◆ Saved entries:
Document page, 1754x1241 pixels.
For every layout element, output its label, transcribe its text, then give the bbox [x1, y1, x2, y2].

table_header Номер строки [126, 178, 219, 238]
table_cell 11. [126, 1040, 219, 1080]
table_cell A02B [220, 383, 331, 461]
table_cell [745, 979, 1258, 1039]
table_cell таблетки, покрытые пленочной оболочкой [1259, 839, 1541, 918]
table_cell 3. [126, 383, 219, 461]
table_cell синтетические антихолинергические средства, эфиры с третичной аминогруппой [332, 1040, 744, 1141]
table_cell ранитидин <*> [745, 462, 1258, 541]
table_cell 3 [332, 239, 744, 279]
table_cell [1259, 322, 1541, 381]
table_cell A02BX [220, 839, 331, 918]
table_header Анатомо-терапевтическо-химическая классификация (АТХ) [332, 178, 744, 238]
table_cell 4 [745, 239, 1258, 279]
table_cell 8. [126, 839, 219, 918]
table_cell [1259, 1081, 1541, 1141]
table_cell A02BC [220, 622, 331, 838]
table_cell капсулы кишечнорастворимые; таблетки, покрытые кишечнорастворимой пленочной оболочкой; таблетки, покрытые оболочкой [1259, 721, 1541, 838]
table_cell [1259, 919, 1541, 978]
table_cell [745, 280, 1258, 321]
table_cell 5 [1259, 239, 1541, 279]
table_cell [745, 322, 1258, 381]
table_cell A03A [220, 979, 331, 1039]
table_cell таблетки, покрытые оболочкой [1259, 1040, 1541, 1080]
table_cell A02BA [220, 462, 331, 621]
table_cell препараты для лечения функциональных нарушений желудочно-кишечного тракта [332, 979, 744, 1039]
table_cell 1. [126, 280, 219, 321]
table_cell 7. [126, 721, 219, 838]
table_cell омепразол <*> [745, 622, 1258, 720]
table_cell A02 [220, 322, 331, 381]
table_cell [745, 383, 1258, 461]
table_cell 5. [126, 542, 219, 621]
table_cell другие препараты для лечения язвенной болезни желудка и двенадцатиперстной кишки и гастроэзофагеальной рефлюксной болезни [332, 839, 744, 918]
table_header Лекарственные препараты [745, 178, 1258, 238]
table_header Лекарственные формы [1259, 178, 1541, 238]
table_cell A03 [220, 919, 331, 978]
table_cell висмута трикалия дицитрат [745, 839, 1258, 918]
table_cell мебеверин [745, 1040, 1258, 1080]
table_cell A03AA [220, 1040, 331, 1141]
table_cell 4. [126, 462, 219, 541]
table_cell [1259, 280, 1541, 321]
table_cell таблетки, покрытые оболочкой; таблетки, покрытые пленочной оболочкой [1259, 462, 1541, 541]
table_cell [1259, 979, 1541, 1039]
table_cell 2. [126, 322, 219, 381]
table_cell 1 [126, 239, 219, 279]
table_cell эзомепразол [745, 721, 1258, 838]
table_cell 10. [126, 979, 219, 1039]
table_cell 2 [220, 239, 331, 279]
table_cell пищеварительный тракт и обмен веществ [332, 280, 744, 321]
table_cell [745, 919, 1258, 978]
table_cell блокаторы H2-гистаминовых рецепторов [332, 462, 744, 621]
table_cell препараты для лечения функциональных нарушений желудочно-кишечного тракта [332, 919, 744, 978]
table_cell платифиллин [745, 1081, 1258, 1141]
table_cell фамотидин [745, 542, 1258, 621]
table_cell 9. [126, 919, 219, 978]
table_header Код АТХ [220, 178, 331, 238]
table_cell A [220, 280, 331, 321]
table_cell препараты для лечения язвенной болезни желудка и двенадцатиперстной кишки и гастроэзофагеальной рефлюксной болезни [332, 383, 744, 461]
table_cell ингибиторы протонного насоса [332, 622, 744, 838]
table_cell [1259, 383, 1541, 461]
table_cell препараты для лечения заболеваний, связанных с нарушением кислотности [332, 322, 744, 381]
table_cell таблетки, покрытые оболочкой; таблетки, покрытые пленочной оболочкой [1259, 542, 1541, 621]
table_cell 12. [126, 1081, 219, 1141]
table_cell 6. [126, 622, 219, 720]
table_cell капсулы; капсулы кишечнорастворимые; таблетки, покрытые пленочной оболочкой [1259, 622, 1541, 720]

◆ REQUIRED ACTION:
Set the entries down again precisely as they were given.

◆ YOUR SOLUTION:
Document page, 1754x1241 pixels.
For every layout element, output its label, transcribe its text, then give the bbox [x1, y1, x2, y2].

table_header Номер строки [126, 178, 219, 238]
table_cell 11. [126, 1040, 219, 1080]
table_cell A02B [220, 383, 331, 461]
table_cell [745, 979, 1258, 1039]
table_cell таблетки, покрытые пленочной оболочкой [1259, 839, 1541, 918]
table_cell 3. [126, 383, 219, 461]
table_cell синтетические антихолинергические средства, эфиры с третичной аминогруппой [332, 1040, 744, 1141]
table_cell ранитидин <*> [745, 462, 1258, 541]
table_cell 3 [332, 239, 744, 279]
table_cell [1259, 322, 1541, 381]
table_cell A02BX [220, 839, 331, 918]
table_header Анатомо-терапевтическо-химическая классификация (АТХ) [332, 178, 744, 238]
table_cell 4 [745, 239, 1258, 279]
table_cell 8. [126, 839, 219, 918]
table_cell [1259, 1081, 1541, 1141]
table_cell A02BC [220, 622, 331, 838]
table_cell капсулы кишечнорастворимые; таблетки, покрытые кишечнорастворимой пленочной оболочкой; таблетки, покрытые оболочкой [1259, 721, 1541, 838]
table_cell [1259, 919, 1541, 978]
table_cell [745, 280, 1258, 321]
table_cell 5 [1259, 239, 1541, 279]
table_cell [745, 322, 1258, 381]
table_cell A03A [220, 979, 331, 1039]
table_cell таблетки, покрытые оболочкой [1259, 1040, 1541, 1080]
table_cell A02BA [220, 462, 331, 621]
table_cell препараты для лечения функциональных нарушений желудочно-кишечного тракта [332, 979, 744, 1039]
table_cell 1. [126, 280, 219, 321]
table_cell 7. [126, 721, 219, 838]
table_cell омепразол <*> [745, 622, 1258, 720]
table_cell A02 [220, 322, 331, 381]
table_cell [745, 383, 1258, 461]
table_cell 5. [126, 542, 219, 621]
table_cell другие препараты для лечения язвенной болезни желудка и двенадцатиперстной кишки и гастроэзофагеальной рефлюксной болезни [332, 839, 744, 918]
table_header Лекарственные препараты [745, 178, 1258, 238]
table_header Лекарственные формы [1259, 178, 1541, 238]
table_cell A03 [220, 919, 331, 978]
table_cell висмута трикалия дицитрат [745, 839, 1258, 918]
table_cell мебеверин [745, 1040, 1258, 1080]
table_cell A03AA [220, 1040, 331, 1141]
table_cell 4. [126, 462, 219, 541]
table_cell [1259, 280, 1541, 321]
table_cell таблетки, покрытые оболочкой; таблетки, покрытые пленочной оболочкой [1259, 462, 1541, 541]
table_cell [1259, 979, 1541, 1039]
table_cell 2. [126, 322, 219, 381]
table_cell 1 [126, 239, 219, 279]
table_cell эзомепразол [745, 721, 1258, 838]
table_cell 10. [126, 979, 219, 1039]
table_cell 2 [220, 239, 331, 279]
table_cell пищеварительный тракт и обмен веществ [332, 280, 744, 321]
table_cell [745, 919, 1258, 978]
table_cell блокаторы H2-гистаминовых рецепторов [332, 462, 744, 621]
table_cell препараты для лечения функциональных нарушений желудочно-кишечного тракта [332, 919, 744, 978]
table_cell платифиллин [745, 1081, 1258, 1141]
table_cell фамотидин [745, 542, 1258, 621]
table_cell 9. [126, 919, 219, 978]
table_header Код АТХ [220, 178, 331, 238]
table_cell A [220, 280, 331, 321]
table_cell препараты для лечения язвенной болезни желудка и двенадцатиперстной кишки и гастроэзофагеальной рефлюксной болезни [332, 383, 744, 461]
table_cell ингибиторы протонного насоса [332, 622, 744, 838]
table_cell [1259, 383, 1541, 461]
table_cell препараты для лечения заболеваний, связанных с нарушением кислотности [332, 322, 744, 381]
table_cell таблетки, покрытые оболочкой; таблетки, покрытые пленочной оболочкой [1259, 542, 1541, 621]
table_cell 12. [126, 1081, 219, 1141]
table_cell 6. [126, 622, 219, 720]
table_cell капсулы; капсулы кишечнорастворимые; таблетки, покрытые пленочной оболочкой [1259, 622, 1541, 720]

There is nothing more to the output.